= REQUEST 1 =
Extract from the patent text below the part that opens with the words containing "Patent Publication Number: US-6912665-B2" and closes with "memory (DRAM) circuits.", copying it word for word.

= QUOTED PASSAGE =
(begin)

Patent Publication Number: US-6912665-B2

Title: Automatic timing analyzer

Description:
BACKGROUND OF THE INVENTION 
   1. Field of the Invention 
   The present invention generally relates to testing electronic circuits and, more particularly, to an automatic test method and system for testing integrated circuit (IC) memory chips, such as dynamic random access memory (DRAM) circuits. 
   2. Background Description 
   Usually a bench tester is used to test the access time of a memory chip manually. The procedure is first to pick a reasonable access time to test the memory array at a certain temperature. If the array functions properly, then the array will be tested again with an access time shorter than the originally set time. However, if the array fails, the time is extended. The method is repeated until the array functions properly at the minimum access time, but fails if the time further is shortened by some time interval. The resolution of the time interval is usually determined by the capability of the bench tester. Although the bench tester can be programmed to perform access time analysis, this method is time consuming and of limited accuracy.

(end)

= REQUEST 2 =
Pull out every line of the entries below that contains the string "appoggiatura", matching case exactly.

= INFORMATION PROVIDED =
(begin)

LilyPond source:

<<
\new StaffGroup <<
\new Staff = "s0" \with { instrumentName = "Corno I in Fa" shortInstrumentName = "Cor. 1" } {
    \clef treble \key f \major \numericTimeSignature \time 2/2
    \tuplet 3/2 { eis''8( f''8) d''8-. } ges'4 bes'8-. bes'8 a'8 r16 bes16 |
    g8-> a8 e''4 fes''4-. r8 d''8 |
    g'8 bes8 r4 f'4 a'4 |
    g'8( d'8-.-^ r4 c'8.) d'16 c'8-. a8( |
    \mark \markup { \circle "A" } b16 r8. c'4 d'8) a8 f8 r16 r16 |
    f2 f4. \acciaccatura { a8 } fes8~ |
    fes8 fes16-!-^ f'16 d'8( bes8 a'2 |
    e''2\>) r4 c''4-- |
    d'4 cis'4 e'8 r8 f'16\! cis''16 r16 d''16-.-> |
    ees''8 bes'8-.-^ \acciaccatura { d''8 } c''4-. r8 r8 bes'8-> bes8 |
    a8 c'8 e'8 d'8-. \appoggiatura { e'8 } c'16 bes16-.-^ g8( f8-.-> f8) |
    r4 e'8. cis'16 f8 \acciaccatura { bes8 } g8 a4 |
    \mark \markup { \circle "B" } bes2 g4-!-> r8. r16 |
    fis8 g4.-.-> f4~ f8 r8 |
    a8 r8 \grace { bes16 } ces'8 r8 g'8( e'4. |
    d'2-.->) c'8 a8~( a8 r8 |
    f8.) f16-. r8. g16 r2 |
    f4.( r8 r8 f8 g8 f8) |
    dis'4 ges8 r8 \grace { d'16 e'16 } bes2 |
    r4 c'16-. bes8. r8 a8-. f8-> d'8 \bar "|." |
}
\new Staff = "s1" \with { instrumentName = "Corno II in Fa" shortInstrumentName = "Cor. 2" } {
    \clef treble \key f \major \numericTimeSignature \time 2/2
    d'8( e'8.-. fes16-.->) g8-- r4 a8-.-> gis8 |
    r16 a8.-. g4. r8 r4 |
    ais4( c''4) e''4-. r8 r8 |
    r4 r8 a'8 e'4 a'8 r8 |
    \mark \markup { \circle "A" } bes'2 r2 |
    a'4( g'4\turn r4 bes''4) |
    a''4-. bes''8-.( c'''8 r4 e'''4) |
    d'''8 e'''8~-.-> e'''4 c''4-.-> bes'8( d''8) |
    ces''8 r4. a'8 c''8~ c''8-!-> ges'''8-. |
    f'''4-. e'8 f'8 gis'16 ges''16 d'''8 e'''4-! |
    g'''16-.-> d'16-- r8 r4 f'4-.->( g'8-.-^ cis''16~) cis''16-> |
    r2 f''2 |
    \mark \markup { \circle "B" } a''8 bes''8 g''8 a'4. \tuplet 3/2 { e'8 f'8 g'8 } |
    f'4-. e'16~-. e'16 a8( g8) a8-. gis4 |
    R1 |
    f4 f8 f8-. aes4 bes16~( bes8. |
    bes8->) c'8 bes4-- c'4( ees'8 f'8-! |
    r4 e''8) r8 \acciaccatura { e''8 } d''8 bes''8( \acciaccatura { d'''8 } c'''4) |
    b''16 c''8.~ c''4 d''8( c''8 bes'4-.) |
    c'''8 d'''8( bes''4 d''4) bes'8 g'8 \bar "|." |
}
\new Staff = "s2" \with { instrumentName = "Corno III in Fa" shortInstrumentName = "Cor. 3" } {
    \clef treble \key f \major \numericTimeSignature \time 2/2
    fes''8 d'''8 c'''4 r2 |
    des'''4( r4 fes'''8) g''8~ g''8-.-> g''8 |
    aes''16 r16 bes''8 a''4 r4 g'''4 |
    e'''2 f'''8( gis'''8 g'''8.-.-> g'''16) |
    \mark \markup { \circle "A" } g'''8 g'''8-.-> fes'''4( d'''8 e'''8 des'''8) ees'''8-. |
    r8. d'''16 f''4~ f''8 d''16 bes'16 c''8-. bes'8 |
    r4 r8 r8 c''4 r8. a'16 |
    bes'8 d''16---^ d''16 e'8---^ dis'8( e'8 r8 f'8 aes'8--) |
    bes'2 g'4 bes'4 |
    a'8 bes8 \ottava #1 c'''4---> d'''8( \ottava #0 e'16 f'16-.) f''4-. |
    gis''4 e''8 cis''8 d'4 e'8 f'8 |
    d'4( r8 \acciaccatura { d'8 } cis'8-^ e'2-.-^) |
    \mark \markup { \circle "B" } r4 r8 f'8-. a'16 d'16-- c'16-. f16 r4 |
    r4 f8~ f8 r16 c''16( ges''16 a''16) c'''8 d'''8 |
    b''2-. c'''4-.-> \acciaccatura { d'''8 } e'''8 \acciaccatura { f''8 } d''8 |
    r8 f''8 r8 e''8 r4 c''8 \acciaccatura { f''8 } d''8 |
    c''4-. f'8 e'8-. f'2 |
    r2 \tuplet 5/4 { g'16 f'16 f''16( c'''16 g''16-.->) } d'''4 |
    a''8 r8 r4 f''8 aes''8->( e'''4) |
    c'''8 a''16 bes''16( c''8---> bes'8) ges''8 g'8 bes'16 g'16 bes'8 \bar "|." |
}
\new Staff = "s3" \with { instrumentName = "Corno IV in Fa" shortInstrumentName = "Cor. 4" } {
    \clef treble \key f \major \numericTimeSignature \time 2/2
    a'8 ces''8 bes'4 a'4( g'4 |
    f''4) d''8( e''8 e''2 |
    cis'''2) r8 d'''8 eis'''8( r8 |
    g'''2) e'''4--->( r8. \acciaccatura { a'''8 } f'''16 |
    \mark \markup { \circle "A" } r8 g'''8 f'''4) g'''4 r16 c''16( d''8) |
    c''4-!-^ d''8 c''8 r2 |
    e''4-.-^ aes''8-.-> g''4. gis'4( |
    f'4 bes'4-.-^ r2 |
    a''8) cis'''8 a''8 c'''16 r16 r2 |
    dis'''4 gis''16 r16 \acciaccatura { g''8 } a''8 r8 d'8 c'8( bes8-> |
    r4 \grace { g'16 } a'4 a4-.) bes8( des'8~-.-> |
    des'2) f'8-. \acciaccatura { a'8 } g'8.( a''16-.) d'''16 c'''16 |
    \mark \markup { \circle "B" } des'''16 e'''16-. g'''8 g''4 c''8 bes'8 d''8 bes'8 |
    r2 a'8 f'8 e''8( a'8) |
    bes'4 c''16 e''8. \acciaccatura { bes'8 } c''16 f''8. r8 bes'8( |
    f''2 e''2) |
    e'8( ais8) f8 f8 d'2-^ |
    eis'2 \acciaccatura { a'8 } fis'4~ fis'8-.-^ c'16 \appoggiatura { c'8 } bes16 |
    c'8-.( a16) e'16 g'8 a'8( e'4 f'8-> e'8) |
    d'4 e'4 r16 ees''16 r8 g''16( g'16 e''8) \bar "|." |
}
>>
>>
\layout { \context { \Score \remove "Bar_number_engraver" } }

(end)

= REPLY 1 =
Patent Publication Number: US-6912665-B2

Title: Automatic timing analyzer

Description:
BACKGROUND OF THE INVENTION 
   1. Field of the Invention 
   The present invention generally relates to testing electronic circuits and, more particularly, to an automatic test method and system for testing integrated circuit (IC) memory chips, such as dynamic random access memory (DRAM) circuits.

= REPLY 2 =
    a8 c'8 e'8 d'8-. \appoggiatura { e'8 } c'16 bes16-.-^ g8( f8-.-> f8) |
    eis'2 \acciaccatura { a'8 } fis'4~ fis'8-.-^ c'16 \appoggiatura { c'8 } bes16 |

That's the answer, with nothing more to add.